Requisitos del ejercicio
A. Copia todo lo que va desde "Cuando van en" hasta "en las representaciones." en el texto sobre la infancia prehistórica. Reemplaza "fardo" por "hatillo".
B. Resume en dos oraciones el texto sobre la infancia prehistórica.

Texto de origen
((

En La Garma, en Cantabria, se identificaron hasta catorce huellas de niños de entre 6 y 7 años, de hace 16.500 años. Pertenecen a talones, codos, dedos metidos en el barro y tierra movida. ¿Quizás restos de un juego?
Del Mesolítico, encontramos 856 huellas en el estuario del Severn, en Gran Bretaña. El 29% de ellas se atribuyen a pequeños que se dirigían por un “camino” hacia una zona de pesca. Se cree que podían haber tenido cuatro años o menos, lo que sugiere que jugaban en ese sendero “yendo y viniendo”. Por otro lado, tenemos sus huellas a modo de improntas en positivo o negativo con pigmentos. Es el caso de las manos de la Cueva de Monte Castillo (Puente Viesgo, Cantabria), fechadas entre 17.000 y 10.000 a. e. c.
Y, por otra parte, en Rouffignac (Francia), hallamos surcos hechos por dedos de niños de entre 2 y 5 años que, para hacerlos, seguramente fueron “aupados” por adultos, como defiende la investigadora Leslie Van Gelder, de la Universidad Walden en Estados Unidos.
Retratos de los más pequeños
Otro de los recursos de los que disponemos para estudiar la infancia en la prehistoria son sus representaciones. Se consideran niños las figuras de pequeño tamaño y formato simplificado, que generalmente aparecen con la cabeza abultada (macrocefalia), en posición curvada y con la determinación sexual poco desarrollada.
Es el caso de la plaqueta de La Marche (Francia), del Paleolítico, que tiene grabadas cinco cabezas infantiles. Se interpretó como una posible escena de danza, prueba de que los pequeños formaban parte de las actividades sociales de la comunidad.
Más adelante, en el Neolítico, podemos identificar mujeres gestantes y bebés con cordón umbilical (Centelles, Castellón) o escenas de parto (Higuera de Estecuel, Teruel).
También encontramos pinturas de niños transportados o en marcha junto a adultos en los conjuntos de Centelles, La Saltadora y Val del Charco (Castellón) o en la Roca Benedí (Jaraba, Zaragoza). Aunque en las escenas de maternidad el infante parece tener un papel secundario, no es así en las de transporte o marcha, que nos hablan de su cuidado, siempre asociado a mujeres.
Cuando van en el fardo, se distinguen por su cabeza erguida y los brazos extendidos, expresión de su vitalidad. Pueden hablarnos también de presentaciones sociales o ritos de iniciación, cuando forman parte de conjuntos. En todos los casos, son un actor social más, al poder ser identificados como tal en las representaciones.

))

Material mostrado
((

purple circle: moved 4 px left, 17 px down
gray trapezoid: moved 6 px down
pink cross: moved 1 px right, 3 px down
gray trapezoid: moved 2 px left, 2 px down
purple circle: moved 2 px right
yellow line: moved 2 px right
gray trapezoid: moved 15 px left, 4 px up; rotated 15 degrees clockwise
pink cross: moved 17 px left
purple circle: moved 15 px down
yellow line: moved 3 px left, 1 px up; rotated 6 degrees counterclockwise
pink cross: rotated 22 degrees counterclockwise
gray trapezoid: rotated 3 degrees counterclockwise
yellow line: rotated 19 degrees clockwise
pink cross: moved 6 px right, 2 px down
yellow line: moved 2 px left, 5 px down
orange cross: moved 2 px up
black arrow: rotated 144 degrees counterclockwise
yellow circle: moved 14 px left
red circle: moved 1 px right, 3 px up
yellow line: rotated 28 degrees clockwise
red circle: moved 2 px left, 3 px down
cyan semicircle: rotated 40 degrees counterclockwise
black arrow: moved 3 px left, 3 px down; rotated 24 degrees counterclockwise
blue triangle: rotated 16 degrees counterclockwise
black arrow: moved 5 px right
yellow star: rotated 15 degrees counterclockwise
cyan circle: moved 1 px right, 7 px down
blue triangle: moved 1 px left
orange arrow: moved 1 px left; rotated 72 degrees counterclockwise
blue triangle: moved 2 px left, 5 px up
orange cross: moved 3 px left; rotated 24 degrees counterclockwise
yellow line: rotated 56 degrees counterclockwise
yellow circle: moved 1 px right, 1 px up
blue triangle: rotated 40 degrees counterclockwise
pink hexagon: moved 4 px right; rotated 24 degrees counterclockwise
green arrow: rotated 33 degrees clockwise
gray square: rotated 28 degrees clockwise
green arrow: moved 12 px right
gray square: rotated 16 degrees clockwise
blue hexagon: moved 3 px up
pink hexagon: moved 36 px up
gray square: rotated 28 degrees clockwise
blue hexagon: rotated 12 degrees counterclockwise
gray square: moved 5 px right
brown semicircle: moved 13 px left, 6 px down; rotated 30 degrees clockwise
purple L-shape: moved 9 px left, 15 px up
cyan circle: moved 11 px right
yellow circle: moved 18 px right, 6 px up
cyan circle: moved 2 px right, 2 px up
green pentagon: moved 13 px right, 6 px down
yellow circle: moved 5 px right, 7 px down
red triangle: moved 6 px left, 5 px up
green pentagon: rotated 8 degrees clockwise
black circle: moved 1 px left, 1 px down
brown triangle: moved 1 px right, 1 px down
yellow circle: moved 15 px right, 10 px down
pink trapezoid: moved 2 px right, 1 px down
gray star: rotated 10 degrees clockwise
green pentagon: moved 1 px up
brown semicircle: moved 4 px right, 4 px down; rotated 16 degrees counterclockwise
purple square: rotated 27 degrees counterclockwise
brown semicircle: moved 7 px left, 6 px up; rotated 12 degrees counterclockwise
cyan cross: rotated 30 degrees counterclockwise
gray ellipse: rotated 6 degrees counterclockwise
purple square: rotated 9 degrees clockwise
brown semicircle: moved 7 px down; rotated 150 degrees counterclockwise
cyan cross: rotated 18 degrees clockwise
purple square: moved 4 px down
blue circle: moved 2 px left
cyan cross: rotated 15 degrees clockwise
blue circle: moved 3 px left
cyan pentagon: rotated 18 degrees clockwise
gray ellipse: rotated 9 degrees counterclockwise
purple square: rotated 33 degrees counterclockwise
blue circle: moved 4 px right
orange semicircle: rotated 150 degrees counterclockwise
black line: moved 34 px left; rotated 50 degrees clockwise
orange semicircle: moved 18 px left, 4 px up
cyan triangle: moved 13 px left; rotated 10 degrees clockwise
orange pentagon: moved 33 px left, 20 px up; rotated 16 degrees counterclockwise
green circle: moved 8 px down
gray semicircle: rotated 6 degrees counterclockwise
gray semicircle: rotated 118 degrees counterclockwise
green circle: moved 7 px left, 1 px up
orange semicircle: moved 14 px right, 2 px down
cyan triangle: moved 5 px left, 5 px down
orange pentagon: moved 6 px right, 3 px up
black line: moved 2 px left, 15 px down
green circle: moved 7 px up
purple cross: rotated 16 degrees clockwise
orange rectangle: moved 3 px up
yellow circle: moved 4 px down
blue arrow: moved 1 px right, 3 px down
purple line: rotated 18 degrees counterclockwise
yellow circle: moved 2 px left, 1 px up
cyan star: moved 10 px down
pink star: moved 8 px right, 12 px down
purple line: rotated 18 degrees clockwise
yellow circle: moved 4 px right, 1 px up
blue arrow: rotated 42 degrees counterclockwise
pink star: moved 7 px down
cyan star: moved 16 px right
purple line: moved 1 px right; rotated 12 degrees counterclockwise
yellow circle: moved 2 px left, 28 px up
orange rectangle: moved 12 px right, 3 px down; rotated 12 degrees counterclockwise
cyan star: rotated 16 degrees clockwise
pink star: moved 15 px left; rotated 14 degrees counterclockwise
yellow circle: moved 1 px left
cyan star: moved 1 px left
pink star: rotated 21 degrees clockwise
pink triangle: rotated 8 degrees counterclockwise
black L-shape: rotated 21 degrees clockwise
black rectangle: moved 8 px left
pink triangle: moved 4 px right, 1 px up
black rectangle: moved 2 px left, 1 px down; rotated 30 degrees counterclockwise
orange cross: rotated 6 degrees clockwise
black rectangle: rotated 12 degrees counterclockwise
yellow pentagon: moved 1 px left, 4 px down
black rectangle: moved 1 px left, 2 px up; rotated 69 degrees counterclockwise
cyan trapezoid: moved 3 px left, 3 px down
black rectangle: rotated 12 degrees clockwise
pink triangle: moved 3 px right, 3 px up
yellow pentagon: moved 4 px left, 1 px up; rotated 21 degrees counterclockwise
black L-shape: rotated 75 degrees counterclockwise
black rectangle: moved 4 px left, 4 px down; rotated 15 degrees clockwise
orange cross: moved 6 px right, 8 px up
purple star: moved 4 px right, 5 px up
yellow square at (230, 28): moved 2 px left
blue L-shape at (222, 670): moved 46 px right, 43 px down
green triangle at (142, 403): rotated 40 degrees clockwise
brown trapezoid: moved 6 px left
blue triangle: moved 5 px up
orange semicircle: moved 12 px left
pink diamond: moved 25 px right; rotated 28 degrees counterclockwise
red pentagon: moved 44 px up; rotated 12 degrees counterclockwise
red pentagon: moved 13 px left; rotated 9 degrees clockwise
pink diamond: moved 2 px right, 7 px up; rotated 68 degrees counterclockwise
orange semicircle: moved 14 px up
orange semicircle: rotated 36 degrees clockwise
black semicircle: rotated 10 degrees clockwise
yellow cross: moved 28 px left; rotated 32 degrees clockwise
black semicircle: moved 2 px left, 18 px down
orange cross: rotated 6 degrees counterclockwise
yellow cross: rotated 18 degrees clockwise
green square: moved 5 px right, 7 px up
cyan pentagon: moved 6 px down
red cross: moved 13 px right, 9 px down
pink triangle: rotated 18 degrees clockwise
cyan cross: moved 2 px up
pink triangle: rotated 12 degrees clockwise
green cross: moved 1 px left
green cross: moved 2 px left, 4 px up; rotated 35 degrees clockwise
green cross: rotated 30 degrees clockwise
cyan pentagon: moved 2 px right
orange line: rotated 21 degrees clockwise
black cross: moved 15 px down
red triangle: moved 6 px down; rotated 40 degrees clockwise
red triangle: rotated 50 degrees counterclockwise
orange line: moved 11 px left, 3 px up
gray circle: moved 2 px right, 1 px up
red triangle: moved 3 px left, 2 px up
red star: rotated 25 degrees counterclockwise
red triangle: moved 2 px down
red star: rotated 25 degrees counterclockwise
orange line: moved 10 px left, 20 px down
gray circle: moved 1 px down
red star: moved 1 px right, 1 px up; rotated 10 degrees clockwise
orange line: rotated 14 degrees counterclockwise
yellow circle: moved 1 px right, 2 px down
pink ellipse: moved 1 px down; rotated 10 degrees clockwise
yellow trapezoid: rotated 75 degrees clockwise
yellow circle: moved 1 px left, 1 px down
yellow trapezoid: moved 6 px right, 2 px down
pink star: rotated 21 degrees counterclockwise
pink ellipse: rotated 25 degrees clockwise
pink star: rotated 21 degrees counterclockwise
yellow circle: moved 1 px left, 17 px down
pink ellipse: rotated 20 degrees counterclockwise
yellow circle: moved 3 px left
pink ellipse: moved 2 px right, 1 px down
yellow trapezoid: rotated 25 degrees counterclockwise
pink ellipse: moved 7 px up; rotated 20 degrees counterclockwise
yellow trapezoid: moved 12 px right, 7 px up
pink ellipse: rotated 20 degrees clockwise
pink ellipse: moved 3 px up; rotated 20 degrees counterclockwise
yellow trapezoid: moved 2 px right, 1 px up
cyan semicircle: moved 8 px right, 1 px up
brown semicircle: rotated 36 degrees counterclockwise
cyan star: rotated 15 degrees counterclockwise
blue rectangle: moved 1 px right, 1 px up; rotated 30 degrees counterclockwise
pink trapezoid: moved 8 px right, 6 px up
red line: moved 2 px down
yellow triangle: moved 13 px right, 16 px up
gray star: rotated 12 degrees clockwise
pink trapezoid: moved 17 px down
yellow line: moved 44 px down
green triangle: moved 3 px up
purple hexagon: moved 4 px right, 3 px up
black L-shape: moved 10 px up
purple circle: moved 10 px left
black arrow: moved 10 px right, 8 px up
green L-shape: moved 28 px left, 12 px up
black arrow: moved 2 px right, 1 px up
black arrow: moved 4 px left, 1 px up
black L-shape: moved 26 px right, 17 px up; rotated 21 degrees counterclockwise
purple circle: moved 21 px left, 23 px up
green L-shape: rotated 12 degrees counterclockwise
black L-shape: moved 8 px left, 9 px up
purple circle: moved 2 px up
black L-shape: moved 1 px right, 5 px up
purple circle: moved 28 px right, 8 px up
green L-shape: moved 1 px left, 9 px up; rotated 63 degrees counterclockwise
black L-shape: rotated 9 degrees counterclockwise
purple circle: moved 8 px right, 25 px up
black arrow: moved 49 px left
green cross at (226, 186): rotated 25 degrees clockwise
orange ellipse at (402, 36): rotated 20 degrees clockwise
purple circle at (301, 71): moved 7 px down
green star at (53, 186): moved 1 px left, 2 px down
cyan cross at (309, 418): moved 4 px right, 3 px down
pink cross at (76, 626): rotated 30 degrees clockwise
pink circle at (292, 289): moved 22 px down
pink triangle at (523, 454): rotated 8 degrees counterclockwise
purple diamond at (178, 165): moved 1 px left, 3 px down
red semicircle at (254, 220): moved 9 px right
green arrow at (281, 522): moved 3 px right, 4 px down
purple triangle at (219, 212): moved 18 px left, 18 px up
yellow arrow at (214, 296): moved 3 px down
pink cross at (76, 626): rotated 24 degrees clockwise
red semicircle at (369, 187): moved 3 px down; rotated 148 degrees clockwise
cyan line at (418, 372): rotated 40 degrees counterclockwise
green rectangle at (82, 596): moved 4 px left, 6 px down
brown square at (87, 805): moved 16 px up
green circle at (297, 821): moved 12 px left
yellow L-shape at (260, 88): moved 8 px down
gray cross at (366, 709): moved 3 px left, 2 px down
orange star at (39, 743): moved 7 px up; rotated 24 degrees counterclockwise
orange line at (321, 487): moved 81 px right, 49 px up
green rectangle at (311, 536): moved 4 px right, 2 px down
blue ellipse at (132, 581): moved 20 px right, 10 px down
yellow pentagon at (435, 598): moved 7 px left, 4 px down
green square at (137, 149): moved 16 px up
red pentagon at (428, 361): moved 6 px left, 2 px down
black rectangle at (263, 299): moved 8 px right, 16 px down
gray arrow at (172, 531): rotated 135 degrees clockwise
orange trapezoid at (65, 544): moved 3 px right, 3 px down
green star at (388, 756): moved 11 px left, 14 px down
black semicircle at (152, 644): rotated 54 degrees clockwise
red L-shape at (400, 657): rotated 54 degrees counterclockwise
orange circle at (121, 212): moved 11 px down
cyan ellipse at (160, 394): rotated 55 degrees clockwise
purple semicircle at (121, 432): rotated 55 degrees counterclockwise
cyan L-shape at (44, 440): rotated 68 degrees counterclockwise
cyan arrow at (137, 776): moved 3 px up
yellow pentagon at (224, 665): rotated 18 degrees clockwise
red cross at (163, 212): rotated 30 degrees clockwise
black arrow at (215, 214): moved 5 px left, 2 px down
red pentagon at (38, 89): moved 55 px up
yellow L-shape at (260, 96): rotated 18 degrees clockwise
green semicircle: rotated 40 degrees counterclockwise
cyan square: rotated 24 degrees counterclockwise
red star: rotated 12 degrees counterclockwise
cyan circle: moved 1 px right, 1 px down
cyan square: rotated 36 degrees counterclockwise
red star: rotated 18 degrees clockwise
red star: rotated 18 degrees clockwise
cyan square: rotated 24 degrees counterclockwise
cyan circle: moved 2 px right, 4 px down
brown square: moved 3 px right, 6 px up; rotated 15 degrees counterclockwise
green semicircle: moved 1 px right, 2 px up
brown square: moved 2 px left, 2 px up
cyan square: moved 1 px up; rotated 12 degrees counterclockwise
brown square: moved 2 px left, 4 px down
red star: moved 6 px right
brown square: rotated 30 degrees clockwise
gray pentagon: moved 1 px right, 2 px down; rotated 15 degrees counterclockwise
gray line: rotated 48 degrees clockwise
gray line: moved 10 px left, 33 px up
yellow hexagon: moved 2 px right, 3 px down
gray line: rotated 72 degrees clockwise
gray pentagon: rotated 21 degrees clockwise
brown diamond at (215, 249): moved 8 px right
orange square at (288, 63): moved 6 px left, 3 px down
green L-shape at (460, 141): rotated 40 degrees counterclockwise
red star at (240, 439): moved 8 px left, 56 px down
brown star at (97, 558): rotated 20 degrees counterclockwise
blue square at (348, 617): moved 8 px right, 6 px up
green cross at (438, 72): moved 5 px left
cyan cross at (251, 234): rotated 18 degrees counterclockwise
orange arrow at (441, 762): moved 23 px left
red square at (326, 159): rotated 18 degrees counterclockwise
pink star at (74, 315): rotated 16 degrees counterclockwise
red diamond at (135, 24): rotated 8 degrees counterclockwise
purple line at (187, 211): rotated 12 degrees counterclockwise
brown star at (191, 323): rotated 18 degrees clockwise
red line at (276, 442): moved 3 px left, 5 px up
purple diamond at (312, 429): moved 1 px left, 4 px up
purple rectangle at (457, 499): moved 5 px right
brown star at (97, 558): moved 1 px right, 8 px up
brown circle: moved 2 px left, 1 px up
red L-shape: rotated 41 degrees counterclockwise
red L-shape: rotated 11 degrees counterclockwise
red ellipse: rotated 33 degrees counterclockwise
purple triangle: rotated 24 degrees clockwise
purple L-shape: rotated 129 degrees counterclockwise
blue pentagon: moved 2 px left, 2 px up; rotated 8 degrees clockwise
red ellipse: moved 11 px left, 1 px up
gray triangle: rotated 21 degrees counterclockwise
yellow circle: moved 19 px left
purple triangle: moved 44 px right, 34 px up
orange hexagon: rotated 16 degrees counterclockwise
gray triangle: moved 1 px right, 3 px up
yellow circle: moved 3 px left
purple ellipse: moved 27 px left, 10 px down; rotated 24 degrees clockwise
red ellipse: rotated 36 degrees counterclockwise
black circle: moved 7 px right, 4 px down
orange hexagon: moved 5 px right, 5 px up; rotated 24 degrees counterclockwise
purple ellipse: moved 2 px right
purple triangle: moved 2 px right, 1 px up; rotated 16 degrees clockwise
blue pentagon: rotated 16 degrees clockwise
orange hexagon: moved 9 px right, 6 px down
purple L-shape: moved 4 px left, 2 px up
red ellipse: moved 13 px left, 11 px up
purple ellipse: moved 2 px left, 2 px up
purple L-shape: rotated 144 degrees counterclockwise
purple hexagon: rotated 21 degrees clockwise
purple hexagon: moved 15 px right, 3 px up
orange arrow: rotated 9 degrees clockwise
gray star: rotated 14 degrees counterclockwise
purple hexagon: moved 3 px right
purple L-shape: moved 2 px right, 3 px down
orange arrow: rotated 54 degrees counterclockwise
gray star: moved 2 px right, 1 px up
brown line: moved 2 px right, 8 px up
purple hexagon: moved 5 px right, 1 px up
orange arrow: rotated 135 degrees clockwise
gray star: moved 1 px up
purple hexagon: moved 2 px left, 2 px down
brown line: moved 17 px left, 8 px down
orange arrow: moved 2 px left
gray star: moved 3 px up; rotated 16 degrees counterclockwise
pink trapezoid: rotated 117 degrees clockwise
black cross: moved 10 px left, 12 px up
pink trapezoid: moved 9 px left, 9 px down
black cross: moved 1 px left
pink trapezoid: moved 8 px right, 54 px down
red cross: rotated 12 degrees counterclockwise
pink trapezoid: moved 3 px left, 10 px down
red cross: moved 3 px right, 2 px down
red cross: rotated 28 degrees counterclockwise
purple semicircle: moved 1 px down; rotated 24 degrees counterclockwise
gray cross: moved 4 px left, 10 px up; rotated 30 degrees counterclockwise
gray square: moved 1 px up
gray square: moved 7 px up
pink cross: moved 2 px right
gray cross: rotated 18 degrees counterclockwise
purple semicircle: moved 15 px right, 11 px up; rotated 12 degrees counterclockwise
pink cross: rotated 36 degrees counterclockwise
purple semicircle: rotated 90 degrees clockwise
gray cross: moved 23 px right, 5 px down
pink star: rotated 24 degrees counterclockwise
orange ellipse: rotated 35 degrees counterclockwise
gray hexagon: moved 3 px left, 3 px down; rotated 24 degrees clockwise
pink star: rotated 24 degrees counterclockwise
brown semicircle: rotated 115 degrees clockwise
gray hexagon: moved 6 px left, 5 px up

))

Soluciones por tarea
A.
Cuando van en el hatillo, se distinguen por su cabeza erguida y los brazos extendidos, expresión de su vitalidad. Pueden hablarnos también de presentaciones sociales o ritos de iniciación, cuando forman parte de conjuntos. En todos los casos, son un actor social más, al poder ser identificados como tal en las representaciones.

B. Las huellas y marcas de dedos de niños halladas en La Garma, el estuario del Severn, la Cueva de Monte Castillo y Rouffignac permiten estudiar la infancia en la prehistoria. También sirven para ello sus representaciones, desde la plaqueta paleolítica de La Marche hasta las pinturas neolíticas de maternidad, parto, transporte y marcha, en las que los niños aparecen como un actor social más.